On le voit bien, les prochaines élections présidentielles algériennes suscitent pas mal de débats. Mais, il est un grand pays qui semble poser problème aux algériens : Les USA. En effet, Washington évoque d'ores et déjà, l'échéance cruciale de la présidentielle, de 2014. Si l'on admet le langage très diplomatique, de la sous-secrétaire d'État US aux Affaires politiques, en visite, ce lundi 17 juin, à Alger, quant à la non-implication des Américains, dans le processus en cours, en Algérie, il n'en reste pas moins que Washington ne peut s'empêcher de dire son mot, dans la prochaine opération électorale, surtout que celle-ci intervient en plein bouleversement dans la sphère Arabe. L'on sait que dans le principe, les Américains soutiennent toute révolution démocratique, émanant du peuple. Mais dans les faits, ils ½uvrent pour faire en sorte que le prochain élu algérien leur soit plutôt, favorable, sinon, inféodé, comme Ennahdha et Ghannouchi, en Tunisie.

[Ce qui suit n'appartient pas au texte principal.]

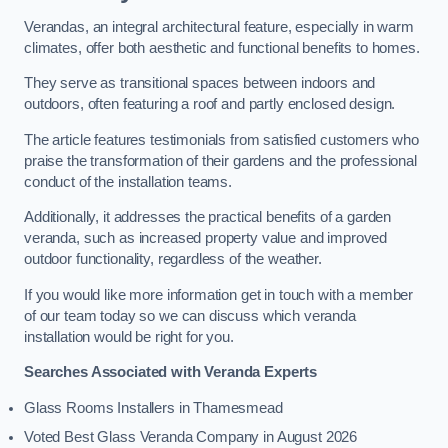
Verandas, an integral architectural feature, especially in warm
climates, offer both aesthetic and functional benefits to homes.
They serve as transitional spaces between indoors and
outdoors, often featuring a roof and partly enclosed design.
The article features testimonials from satisfied customers who
praise the transformation of their gardens and the professional
conduct of the installation teams.
Additionally, it addresses the practical benefits of a garden
veranda, such as increased property value and improved
outdoor functionality, regardless of the weather.
If you would like more information get in touch with a member
of our team today so we can discuss which veranda
installation would be right for you.
Searches Associated with Veranda Experts
Glass Rooms Installers in Thamesmead
Voted Best Glass Veranda Company in August 2026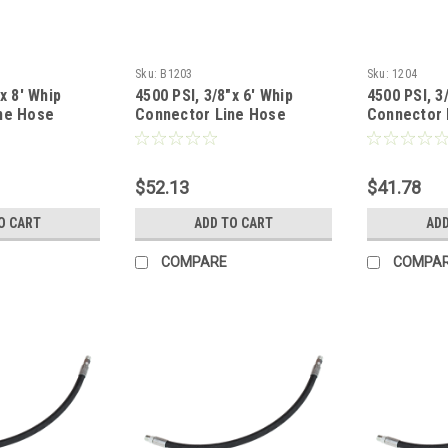
Sku:
B1203
Sku:
1204
x 8' Whip
4500 PSI, 3/8"x 6' Whip
4500 PSI, 3
ne Hose
Connector Line Hose
Connector 
$52.13
$41.78
O CART
ADD TO CART
ADD
COMPARE
COMPA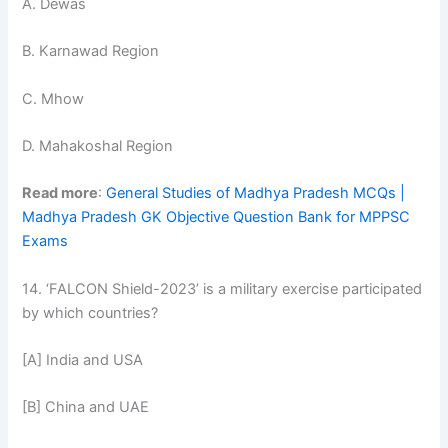
A. Dewas
B. Karnawad Region
C. Mhow
D. Mahakoshal Region
Read more
:
General Studies of Madhya Pradesh MCQs |
Madhya Pradesh GK Objective Question Bank for MPPSC
Exams
14. ‘FALCON Shield-2023’ is a military exercise participated
by which countries?
[A] India and USA
[B] China and UAE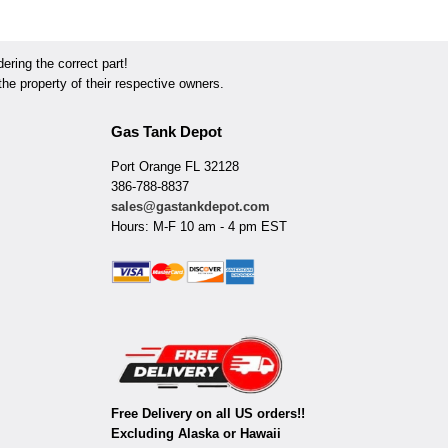
ring the correct part!
he property of their respective owners.
Gas Tank Depot
Port Orange FL 32128
386-788-8837
sales@gastankdepot.com
Hours: M-F 10 am - 4 pm EST
Free Delivery on all US orders!!
Excluding Alaska or Hawaii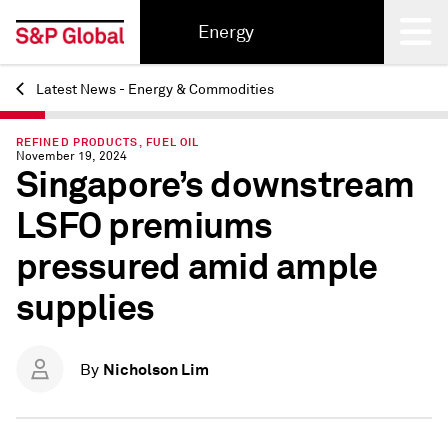
Energy
Latest News - Energy & Commodities
Back
REFINED PRODUCTS, FUEL OIL
November 19, 2024
Singapore’s downstream
LSFO premiums
pressured amid ample
supplies
Nicholson Lim
By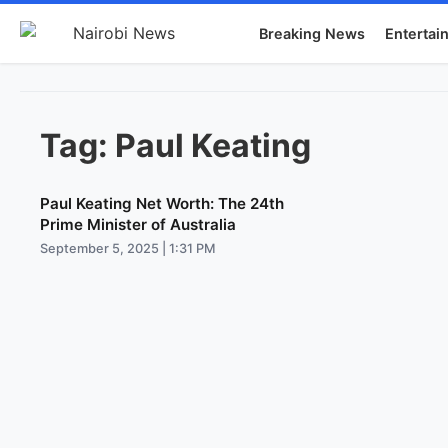
Breaking News
Entertai
Tag:
Paul Keating
Paul Keating Net Worth: The 24th
Prime Minister of Australia
September 5, 2025 | 1:31 PM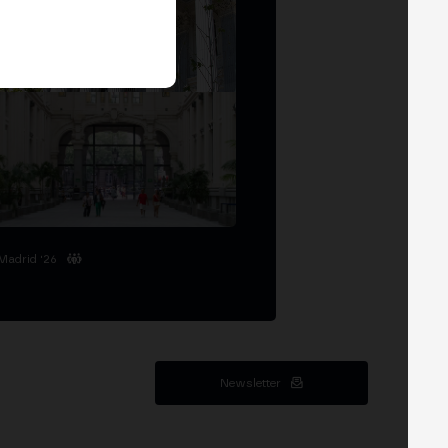
Madrid '26
Newsletter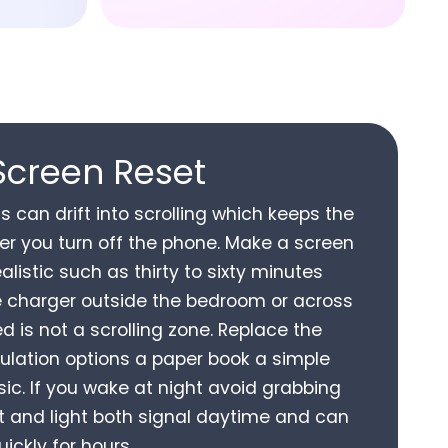
Screen Reset
s can drift into scrolling which keeps the
fter you turn off the phone. Make a screen
ealistic such as thirty to sixty minutes
e charger outside the bedroom or across
d is not a scrolling zone. Replace the
mulation options a paper book a simple
ic. If you wake at night avoid grabbing
t and light both signal daytime and can
ickly for hours.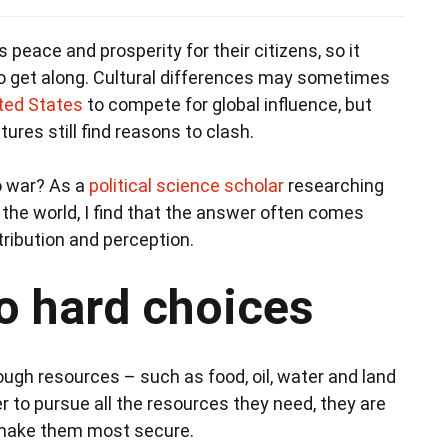
s peace and prosperity for their citizens, so it
to get along. Cultural differences may sometimes
ted States
to compete for global influence, but
tures still find reasons to clash.
o war? As a
political science scholar
researching
 the world, I find that the answer often comes
tribution and perception.
to hard choices
ough resources – such as food, oil, water and land
r to pursue all the resources they need, they are
ll make them most secure.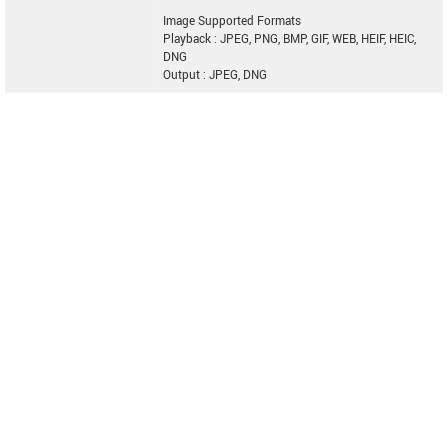
Image Supported Formats
Playback : JPEG, PNG, BMP, GIF, WEB, HEIF, HEIC,
DNG
Output : JPEG, DNG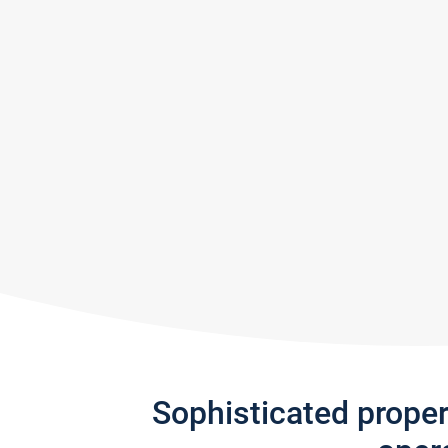
Sophisticated prope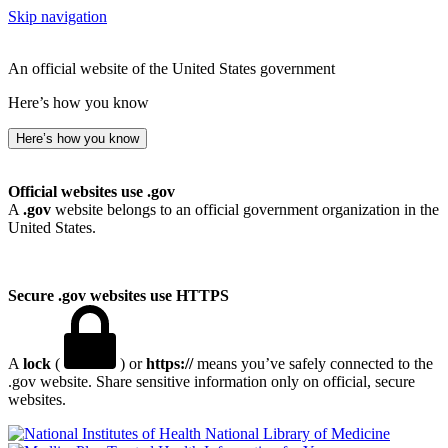
Skip navigation
An official website of the United States government
Here’s how you know
Here’s how you know
Official websites use .gov
A
.gov
website belongs to an official government organization in the
United States.
Secure .gov websites use HTTPS
A
lock
(
) or
https://
means you’ve safely connected to the
.gov website. Share sensitive information only on official, secure
websites.
National Library of Medicine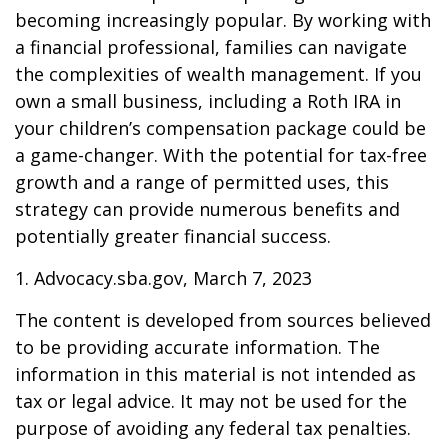
becoming increasingly popular. By working with
a financial professional, families can navigate
the complexities of wealth management. If you
own a small business, including a Roth IRA in
your children’s compensation package could be
a game-changer. With the potential for tax-free
growth and a range of permitted uses, this
strategy can provide numerous benefits and
potentially greater financial success.
1. Advocacy.sba.gov, March 7, 2023
The content is developed from sources believed
to be providing accurate information. The
information in this material is not intended as
tax or legal advice. It may not be used for the
purpose of avoiding any federal tax penalties.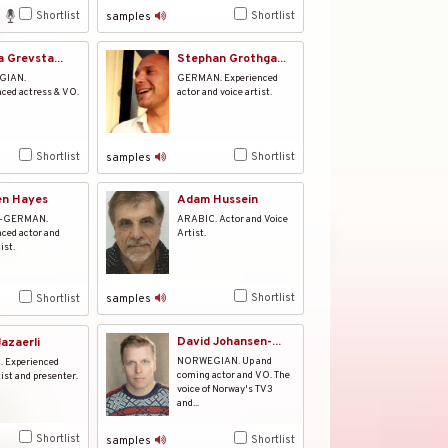
Shortlist
Shortlist
samples
a Grevsta...
Stephan Grothga...
GIAN.
GERMAN. Experienced
ced actress & VO.
actor and voice artist.
Shortlist
Shortlist
samples
en Hayes
Adam Hussein
-GERMAN.
ARABIC. Actor and Voice
ced actor and
Artist.
ist.
Shortlist
Shortlist
samples
David Johansen-...
azaerli
NORWEGIAN. Up and
 Experienced
coming actor and VO. The
tist and presenter.
voice of Norway's TV3
and...
Shortlist
Shortlist
samples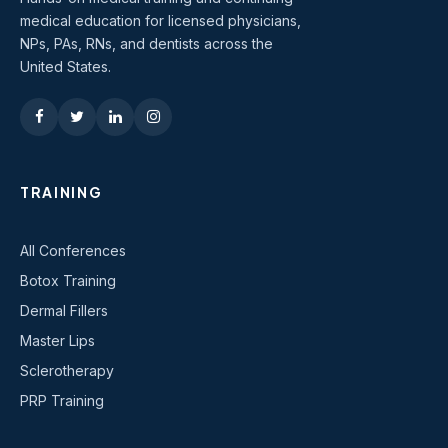
medical education for licensed physicians,
NPs, PAs, RNs, and dentists across the
United States.
TRAINING
All Conferences
Botox Training
Dermal Fillers
Master Lips
Sclerotherapy
PRP Training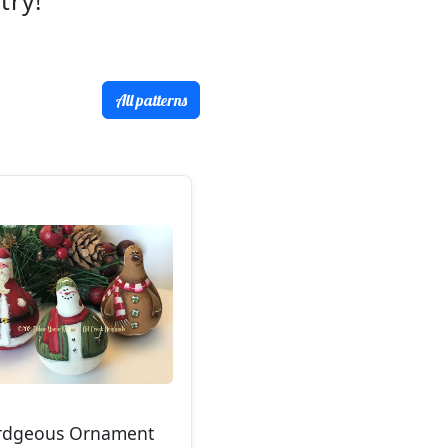
try!
All patterns
rdgeous Ornament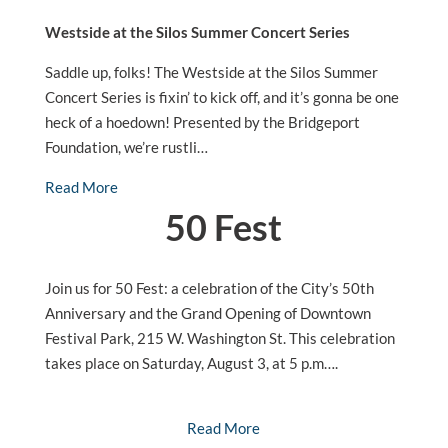
Westside at the Silos Summer Concert Series
Saddle up, folks! The Westside at the Silos Summer
Concert Series is fixin’ to kick off, and it’s gonna be one
heck of a hoedown! Presented by the Bridgeport
Foundation, we’re rustli…
Read More
50 Fest
Join us for 50 Fest: a celebration of the City’s 50th
Anniversary and the Grand Opening of Downtown
Festival Park, 215 W. Washington St. This celebration
takes place on Saturday, August 3, at 5 p.m….
Read More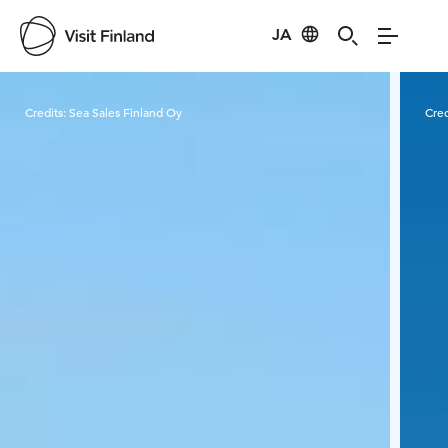
JA
Visit Finland
Credits:
Sea Sales Finland Oy
Cred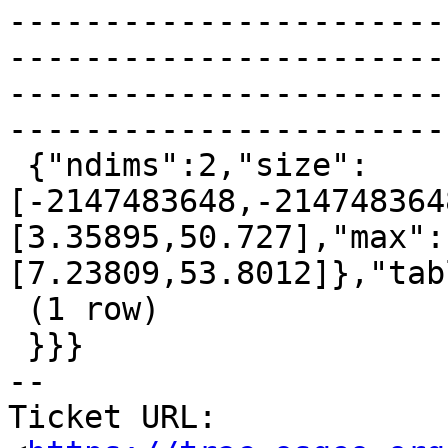
-----------------------
-----------------------
-----------------------
-----------------------
 {"ndims":2,"size":
[-2147483648,-214748364
[3.35895,50.727],"max":
[7.23809,53.8012]},"tab
 (1 row)

 }}}

-- 

Ticket URL: 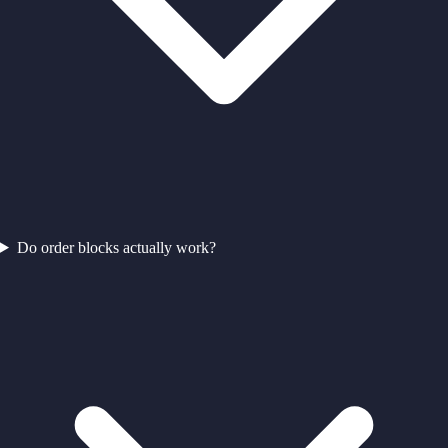
Do order blocks actually work?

En pesant dans la balance en faveur des islamistes, comme ils l'ont fait en Égypte et en Tunisie, la Maison-Blanche affirme néanmoins qu'elle « travaillera » avec n'importe quel gouvernement algérien, qui sera issu des urnes. Difficile à croire, mais bon. Il faut bien comprendre, en effet, que les USA ne perdent jamais de vue leurs intérêts stratégiques, l'objectif étant de veiller à la stabilité des États alliés ou des pays avec lesquels la coopération sécuritaire revêt un aspect fondamental, pour les USA, comme c'est le cas de l'Algérie. Pour un pays qui est considéré comme un pilier, dans la guerre contre le terrorisme international, qui fait face à une crise sahélienne des plus sérieuses, mais qui, dans le même temps, doit veiller à la poursuite des réformes démocratiques, l'Algérie est condamnée à renforcer sa stabilité politique, surtout que les islamistes qu'elle a combattus, dans les années 1990, jouissent de bons soutiens, dans le monde Occidental. C'est pour ces raisons que la perspective des élections de 2014 n'est pas seulement réduite à l'organisation d'une présidentielle. Elle est aussi et surtout la réussite ou l'échec pour un bon bout de temps, de la mouvance islamiste, qu'elle porte ou non, l'appellation d'Alliance verte.. Réussite ou échec, non pas par rapport aux citoyens des pays concernés, mais tels qu'ils sont perçus, par les USA, l'Occident et l'OTAN, dans l'ordre ou le désordre, car tout es bénef, pour Washington.